Una política de película
24 de abril de 2019

Aunque el título pueda dar pie a ello, no es mi intención valorar las pretensiones de Abascal de hacer del cine español una plataforma de enaltecimiento de lo propio —lo cual no deja de ser una gran idea, visto el desprecio que profesamos a nuestra historia—, sino señalar los abundantes paralelismos entre el cine estadounidense y la política española. El cine de primera línea de cartelera cansa. Como también lo hace la política en cabeza de cartel: agota. Durante los últimos años —y los últimos meses con especial énfasis—, parece que los directores de Hollywood se han quedado sin ideas, están secos. Como los políticos.

Además, en los últimos tiempos, las películas que han triunfado en taquilla son aquellas que, precisamente, ya existían, es decir, las nuevas versiones —remake, en su término anglosajón. Pueden aparecer en forma de segunda parte, o de saga, que, como un chicle, se estiran al máximo para tratar de sacar el mayor provecho posible. El celuloide actual, como los políticos, es, por tanto, poco original. Esta carencia proviene de que los estudios apuestan únicamente por proyectos que les den un rendimiento económico seguro y claro. Prefieren la venta del momento a perdurar en el largo plazo. De igual modo, nuestros representantes públicos anteponen el voto instantáneo a un reconocimiento que el tiempo tributa por conducta admirable.

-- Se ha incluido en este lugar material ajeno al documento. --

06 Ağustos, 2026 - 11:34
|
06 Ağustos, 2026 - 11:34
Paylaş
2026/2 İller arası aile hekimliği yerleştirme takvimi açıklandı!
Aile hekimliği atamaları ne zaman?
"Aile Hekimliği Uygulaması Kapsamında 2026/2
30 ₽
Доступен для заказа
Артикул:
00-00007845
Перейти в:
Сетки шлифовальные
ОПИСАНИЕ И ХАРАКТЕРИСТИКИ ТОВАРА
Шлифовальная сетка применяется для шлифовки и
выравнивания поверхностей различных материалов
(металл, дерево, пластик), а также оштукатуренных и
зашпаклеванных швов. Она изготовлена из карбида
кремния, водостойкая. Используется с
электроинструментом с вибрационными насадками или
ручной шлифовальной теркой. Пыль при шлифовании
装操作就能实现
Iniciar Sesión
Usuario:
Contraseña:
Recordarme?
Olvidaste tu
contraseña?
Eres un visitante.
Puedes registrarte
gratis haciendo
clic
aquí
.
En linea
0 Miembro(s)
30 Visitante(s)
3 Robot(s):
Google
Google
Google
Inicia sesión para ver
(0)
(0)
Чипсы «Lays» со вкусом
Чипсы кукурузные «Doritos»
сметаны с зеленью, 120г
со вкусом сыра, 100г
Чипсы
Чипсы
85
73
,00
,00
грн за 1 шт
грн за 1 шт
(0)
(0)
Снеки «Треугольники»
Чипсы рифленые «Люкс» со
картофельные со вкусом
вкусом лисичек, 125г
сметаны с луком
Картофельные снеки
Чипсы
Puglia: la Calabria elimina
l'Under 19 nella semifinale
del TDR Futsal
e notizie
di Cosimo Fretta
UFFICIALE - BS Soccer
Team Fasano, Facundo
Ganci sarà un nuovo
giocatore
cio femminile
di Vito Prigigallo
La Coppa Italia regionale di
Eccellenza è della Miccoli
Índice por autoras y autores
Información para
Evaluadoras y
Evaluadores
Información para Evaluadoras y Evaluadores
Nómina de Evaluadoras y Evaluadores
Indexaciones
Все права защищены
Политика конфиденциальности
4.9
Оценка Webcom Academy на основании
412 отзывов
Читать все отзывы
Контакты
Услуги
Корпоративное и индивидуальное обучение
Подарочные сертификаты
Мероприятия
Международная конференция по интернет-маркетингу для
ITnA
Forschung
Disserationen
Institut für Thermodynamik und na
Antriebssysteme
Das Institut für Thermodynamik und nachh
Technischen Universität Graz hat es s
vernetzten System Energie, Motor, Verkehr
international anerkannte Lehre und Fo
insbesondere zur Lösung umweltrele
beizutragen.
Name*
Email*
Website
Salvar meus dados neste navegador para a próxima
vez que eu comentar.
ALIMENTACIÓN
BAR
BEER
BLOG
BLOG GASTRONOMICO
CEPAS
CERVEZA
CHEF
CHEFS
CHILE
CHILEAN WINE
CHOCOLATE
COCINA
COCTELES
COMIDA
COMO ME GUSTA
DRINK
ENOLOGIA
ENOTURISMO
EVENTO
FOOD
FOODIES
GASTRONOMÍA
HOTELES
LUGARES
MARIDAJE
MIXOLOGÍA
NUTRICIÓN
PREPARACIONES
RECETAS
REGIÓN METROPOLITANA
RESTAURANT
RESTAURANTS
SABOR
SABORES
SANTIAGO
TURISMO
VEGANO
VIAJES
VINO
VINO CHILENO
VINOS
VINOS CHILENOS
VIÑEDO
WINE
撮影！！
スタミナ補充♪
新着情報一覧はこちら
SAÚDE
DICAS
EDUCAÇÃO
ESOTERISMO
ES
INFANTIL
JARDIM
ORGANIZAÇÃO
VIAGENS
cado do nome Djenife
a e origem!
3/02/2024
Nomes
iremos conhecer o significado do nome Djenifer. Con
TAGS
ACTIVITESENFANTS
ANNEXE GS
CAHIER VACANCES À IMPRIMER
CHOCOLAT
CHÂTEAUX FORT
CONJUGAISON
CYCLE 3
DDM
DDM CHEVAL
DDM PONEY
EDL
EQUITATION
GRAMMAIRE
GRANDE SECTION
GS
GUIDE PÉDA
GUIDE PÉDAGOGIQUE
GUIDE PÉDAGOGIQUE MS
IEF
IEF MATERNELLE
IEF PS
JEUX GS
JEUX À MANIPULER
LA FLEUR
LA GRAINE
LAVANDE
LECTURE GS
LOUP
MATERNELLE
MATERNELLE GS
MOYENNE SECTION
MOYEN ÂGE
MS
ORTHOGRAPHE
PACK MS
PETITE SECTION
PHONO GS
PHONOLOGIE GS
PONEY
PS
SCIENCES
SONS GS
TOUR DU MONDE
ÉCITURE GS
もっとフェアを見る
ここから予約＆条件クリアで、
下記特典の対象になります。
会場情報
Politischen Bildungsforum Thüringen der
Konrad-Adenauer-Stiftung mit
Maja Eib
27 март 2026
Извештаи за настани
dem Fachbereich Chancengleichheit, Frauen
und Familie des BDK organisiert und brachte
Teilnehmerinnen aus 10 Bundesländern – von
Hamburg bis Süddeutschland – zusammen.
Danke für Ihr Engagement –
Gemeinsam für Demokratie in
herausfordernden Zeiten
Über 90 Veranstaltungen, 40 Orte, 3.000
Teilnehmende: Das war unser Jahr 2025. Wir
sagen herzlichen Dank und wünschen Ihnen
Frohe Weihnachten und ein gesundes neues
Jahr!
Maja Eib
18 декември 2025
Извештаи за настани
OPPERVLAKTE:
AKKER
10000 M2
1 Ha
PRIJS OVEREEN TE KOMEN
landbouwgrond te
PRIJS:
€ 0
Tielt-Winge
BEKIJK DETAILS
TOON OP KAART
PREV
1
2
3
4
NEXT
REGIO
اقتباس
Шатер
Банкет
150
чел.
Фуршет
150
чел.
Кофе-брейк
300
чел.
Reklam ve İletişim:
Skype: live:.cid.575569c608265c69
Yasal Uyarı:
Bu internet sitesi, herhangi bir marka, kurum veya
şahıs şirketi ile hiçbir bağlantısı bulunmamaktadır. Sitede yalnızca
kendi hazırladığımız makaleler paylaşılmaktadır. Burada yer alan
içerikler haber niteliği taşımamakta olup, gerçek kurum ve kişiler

Nuestros representantes públicos anteponen el voto instantáneo al reconocimiento a largo plazo por una conducta admirable


Hace apenas unos días, se proyectó en una de las paredes de la Casa de la Panadería, en la Plaza Mayor de Madrid, unas imágenes sobre el caso de los «papeles de Bárcenas», con el mensaje escrito «que no vuelvan». En las redes sociales, otro partido compartió un vídeo con las caras de aquellos que habían llegado a algún pacto con el actual Gobierno. Las formas de hacer política hoy en día no solo son insólitas, sino despreciables. 

Se basan en el exabrupto y el dedo puritano que señala al adversario, y pasan por alto aquello en lo que incidía Chesterton: «La apatía pública es también una opinión pública, y a veces es una opinión muy sensata. Si pido que todos voten dando su opinión de las comidas minerales, y no hay ni una sola papeleta en las urnas, puedo decir que los ciudadanos no han votado. Pero sí que han votado».

El problema de nuestros gobernantes es que solo lo son de sus votantes y, por ello, están haciendo lo posible por arrastrar a ese 40% que, según las últimas encuestas, están indecisos o que no saben siquiera si acudirán a las urnas. No nos engañemos. A nuestros políticos no les interesa saber si son, o serán, el bueno o el malo —algo que, con el tiempo, resulta más fácil de dilucidar y, tirando de hemeroteca, de demostrar—. Sí les importa, en cambio, pelear para no convertirse en el feo.